▶ [Задание] В статье о послании кубинских епископов найдите все номера сносок, заключённые в квадратные скобки, и перечислите их по порядку.

▶ [Статья]
Уже в начале послания отмечалось, что на протяжении столетий кубинцы всегда были единым народом, без различий «на расы, классы и мнения», объединенным верой. Развивая свою мысль, епископы писали: «Опора, которая поддерживает развитие семьи и общества – это любовь общества более справедливого, человечного, процветающего, которое строится не только с помощью перемещения гор и справедливого перераспределения материальных благ, так как в этом случае те, кто получает ту же квоту, что и другие, должны быть самыми близкими братьями, но опыт показывает нам, что это, к сожалению, не всегда так»[405].
Уже здесь становилось очевидно, что Церковь предпринимает атаку против правительства Кастро, обращаясь к пастве с целью пробуждения их более глубинных чувств на уровне религиозного сознания, а не привитых за годы социализма идеологем. Определенно можно говорить о том, что в сложившейся на тот момент тяжелейшей экономической ситуации, данная позиция Католической церкви может трактоваться исключительно как враждебная.
Построение послания на основе обращения к религиозному сознанию прослеживается во всем его тексте. Так, обыгрывая тему любви, епископы умело манипулировали религиозными чувствами кубинцев: «Любое воззвание к любви должно находить резонанс в человеческом сердце, но наиболее сильный – в сердце кубинца, размещенного под любящим взглядом Сердца Иисуса и Девы Милосердия, Девы Любви»[406].
Предлагая антитезу любовь/ненависть, послание говорило о ненависти, пропагандируемой официальными властями, отмечая, что ненависть не является конструктивной силой. Взамен Церковь предлагала «Любовь», ссылаясь на авторитет Ганди и более близкого кубинцам Хосе Марти, цитируя последнего: «Единственный закон власти – это любовь»[407].
Буквально каждый раздел послания апеллировал к религиозным чувствам населения острова, давая понять, что религиозные ценности куда важнее ценностей политических и идеологических. Так, раздел «Миссия Церкви» начинался словами: «Мы уже сказали, что есть два религиозных народных символа Кубы – Священное Сердце Иисуса и Дева Милосердия, и именно они инициировали это послание от друзей друзьям, от братьев братьям, от кубинцев кубинцам» [408].
Пытаясь обезопасить себя от обвинений во вмешательство во внутриполитические дела, епископат умело вставил в послание абзац, касающийся взаимоотношений Церкви и политики: «У Церкви не может быть политической программы, потому что ее сфера иная, но Церковь может и должна давать моральную оценку, и прежде всего тому, что гуманно, а что негуманно… Итак, мы не идентифицируемся ни с какой партией, политической группировкой или идеологией, потому что вера не идеология, хотя она и не безразлична Церкви относительно своего этического содержания. Наша точка зрения не относится ни к какой политической модели, но нам интересно знать уровень гуманности, который они содержат. Итак, мы говорим без договоренностей и без давления со стороны кого-либо»[409].
Крайне важно было то, что, как подчеркивали епископы, в своем послании они обращаются ко всем, в том числе политикам и властям, а также кубинцам как внутри страны, так и за ее пределами.

[Сохранённые данные]

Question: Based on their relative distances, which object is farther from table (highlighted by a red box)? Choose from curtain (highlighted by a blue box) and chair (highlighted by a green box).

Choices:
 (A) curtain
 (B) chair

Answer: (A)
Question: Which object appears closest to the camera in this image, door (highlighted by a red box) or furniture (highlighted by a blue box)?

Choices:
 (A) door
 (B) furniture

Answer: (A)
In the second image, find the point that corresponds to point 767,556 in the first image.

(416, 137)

▶ [Выполненное задание] 405, 406, 407, 408, 409